Is There a “Friends and Family” Securities Laws Exemption?

“Friends and family” are often a critical part of the seed funding round for many startups. Indeed, I’ve read statistics that claim that funding from friends and family outpaces private equity funding 3 to 1. However, I’ve been asked by entrepreneurs — and this is a question every entrepreneur seeking equity financing from friends and family should ask and known the answer to — whether there is a “friends and family” exemption in the securities laws. The short answer: not really. The long answer: maybe.

As I have previously noted, EVERY sale of securities, by default, is required to be registered with the Securities and Exchange Commission and state regulators. If the issuer wishes to avoid registration it is up to it to find an exemption to registration. Even if an offering is exempt from the onerous process of registration, there are often documents that still must be submitted to the SEC and/or state regulators along with disclosures that may need to be made to prospective purchasers.

It is also important to note again that there are both federal securities laws as well as state securities laws that must be complied with. For example, if your company is raising a “friends and family” seed round, you must ensure that your company is in compliance with the federal laws and the laws of each state where you are selling securities. Let’s say you’re raising $10,000 from mom and dad here in Massachusetts, another $5,000 from Aunt Millie in Minnesota, another $5,000 from your cousin Jeff who is a successful doctor out in California, and another $20,000 from Uncle Lou who is sitting on a mountain of money down in Florida. Not only must you comply with federal securities laws, but you must also comply with the securities laws of Massachusetts, Minnesota, California, and Florida.

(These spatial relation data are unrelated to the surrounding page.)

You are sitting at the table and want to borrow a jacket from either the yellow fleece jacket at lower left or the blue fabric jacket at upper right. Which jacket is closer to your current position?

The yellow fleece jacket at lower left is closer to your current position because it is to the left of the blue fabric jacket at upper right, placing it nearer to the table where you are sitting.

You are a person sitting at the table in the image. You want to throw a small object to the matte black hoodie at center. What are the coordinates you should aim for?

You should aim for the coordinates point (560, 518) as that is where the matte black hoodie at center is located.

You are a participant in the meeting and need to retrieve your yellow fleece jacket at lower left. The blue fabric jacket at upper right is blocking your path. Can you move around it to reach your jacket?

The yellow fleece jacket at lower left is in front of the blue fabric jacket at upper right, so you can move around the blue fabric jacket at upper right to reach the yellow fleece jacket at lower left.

Now, to give the long answer: it may be possible to exempt a sale of securities to friends and family. This can be accomplished through a private placement offering, usually through one of the Regulation D exemptions, which I’ve previously discussed in detail. It is possible with many of the Reg D exemption to rules to sell securities to person who are not accredited investors (persons with a net worth over $1 million, minus the value of their primary residence, plus annual income over $200,000); however, those non-accredited investors often must be sophisticated investors — persons who can bear the economic risk of the investment and possess the business and financial knowledge, experience, and skill, either on their own or through consultation with an independent investment advisor, to evaluate the risks of the particular investment. And where the exemptions do not require the non-accredited investors to be sophisticated, state registration or extensive disclosures to the purchasers are often required instead.

You may be asking what happens if you don’t comply with the securities laws and sell to Aunt Millie and Uncle Lou. Technically, by committing a breach of the securities laws you open yourself and your company to enforcement by the SEC or state securities regulators, which can include fines as well as criminal penalties. In addition, each purchaser of securities that are unregistered or not issued pursuant to exemptions has the right of recision — the purchaser can sue to reclaim the purchase price plus interest. Practically speaking, Aunt Millie and Uncle Lou aren’t likely to sue you, but this liability can be a problem if you go for private equity funding. As a rule of thumb, no one wants to buy a lawsuit, and the fact that securities have been issued whose sale can be rescinded can discourage private equity investment.

If at any time you intend to offer equity to investors or as part of an employee equity compensation plan, it is necessary to speak with an attorney to discuss your options and ensure that your offering complies with all federal and state laws.